IRB Study Number 22-1153
Status Recruiting
Phase Phase 3
Location A Building - Crile Building
Institute Dermatology and Plastic Surgery Institute
Description
We invite you to take part in a research study because you have been diagnosed with dermatomyositis. The purpose of this study is to learn more about the investigational medicine, called brepocitinib, for the treatment of dermatomyositis. The study will also look at how safe and effective brepocitinib is and will monitor the long-term safety of brepocitinib when given for a period of 104 weeks.
Inclusion Criteria
Male or female, and the participant must be ≥ 18 to ≤ 75 years of age at the time of signing the informed consent form (ICF).
Participants with a diagnosis of dermatomyositis according to 2017 EULAR/ACR Classification Criteria for Idiopathic Inflammatory Myopathies
Participants meeting both of the following disease severity criteria(at screening and
randomization):
• MMT-8 score ≥ 80 and ≤ 142 (out of 150 total possible) and
• Active cutaneous manifestation of dermatomyositis documented as CDASI Activity Score ≥ 6.
For participants with onset of dermatomyositis symptoms within 3 years of screening, have a documented computed tomography (CT) (or positron emission tomography computed tomography [PET-CT]) scan with contrast of the chest, abdomen, and pelvis, taken after the onset of symptoms and within 1 year of screening, without findings suggestive of malignancy.
Current therapy consisting of corticosteroid ≤ 20 mg/day (including a dose of 0 mg [i.e., not taking corticosteroid]) of prednisone or equivalent (see Appendix 2 for commonly-used corticosteroid equivalents). The dose must be stable for at least 4 weeks, and total duration of therapy at least 12 weeks, prior to randomization.
At most, one non-steroid immunomodulatory/immunosuppressive therapy (see Table 5 for eligible therapies and maximally allowed dose), with a stable dose for at least 12 weeks prior to randomization.
Exclusion Criteria
In the opinion of the investigator, dermatomyositis with end-stage organ involvement that will pose additional risk to the participant or confound the assessment of the participant in the study. This may include advanced symptomatic ILD (for example, abnormal forced vital capacity [FVC] and/or requiring oxygen therapy), severe dysphagia impacting compliance with oral therapies, etc.
In the opinion of the investigator, dermatomyositis with irreversible muscle involvement and/or severe atrophy that will pose any additional risk to the participant or confound the assessment of the participant in the study.
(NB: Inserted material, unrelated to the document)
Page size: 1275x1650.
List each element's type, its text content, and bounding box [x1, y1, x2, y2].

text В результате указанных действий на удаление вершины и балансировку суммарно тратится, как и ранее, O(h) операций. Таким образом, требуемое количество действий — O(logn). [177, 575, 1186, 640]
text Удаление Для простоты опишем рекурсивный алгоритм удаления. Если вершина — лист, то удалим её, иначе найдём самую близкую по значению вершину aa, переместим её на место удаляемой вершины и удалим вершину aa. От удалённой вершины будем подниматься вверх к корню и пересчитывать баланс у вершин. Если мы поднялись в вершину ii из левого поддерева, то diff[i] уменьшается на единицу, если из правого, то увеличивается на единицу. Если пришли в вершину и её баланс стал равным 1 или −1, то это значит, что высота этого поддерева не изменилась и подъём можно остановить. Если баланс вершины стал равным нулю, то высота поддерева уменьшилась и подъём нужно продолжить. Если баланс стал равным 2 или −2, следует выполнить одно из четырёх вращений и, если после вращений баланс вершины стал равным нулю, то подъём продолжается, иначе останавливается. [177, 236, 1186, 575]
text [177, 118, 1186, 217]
This may include Muscle Damage-VAS ≥ 5 cm, documented history of severe atrophy (based on MRI), and/or wheelchair bound.
Calcinosis that is motion-limiting and would prevent accurate assessment of disease activity (e.g., unable to properly perform MMT-8).
History of any lymphoproliferative disorder (such as Epstein-Barr virus [EBV]-related lymphoproliferative disorder, lymphoma, leukemia).
Cancer-associated condition, cancer, or history meeting any of the following conditions:
• Active malignancy;
• History of cancer within 5 years prior to screening, with the exception of the following cancers with documentation of complete resection and no evidence of recurrence for ≥ 1 year: basal cell carcinoma, squamous cell carcinoma, ductal carcinoma in situ of the breast, carcinoma in situ of the uterine cervix, or thyroid carcinoma.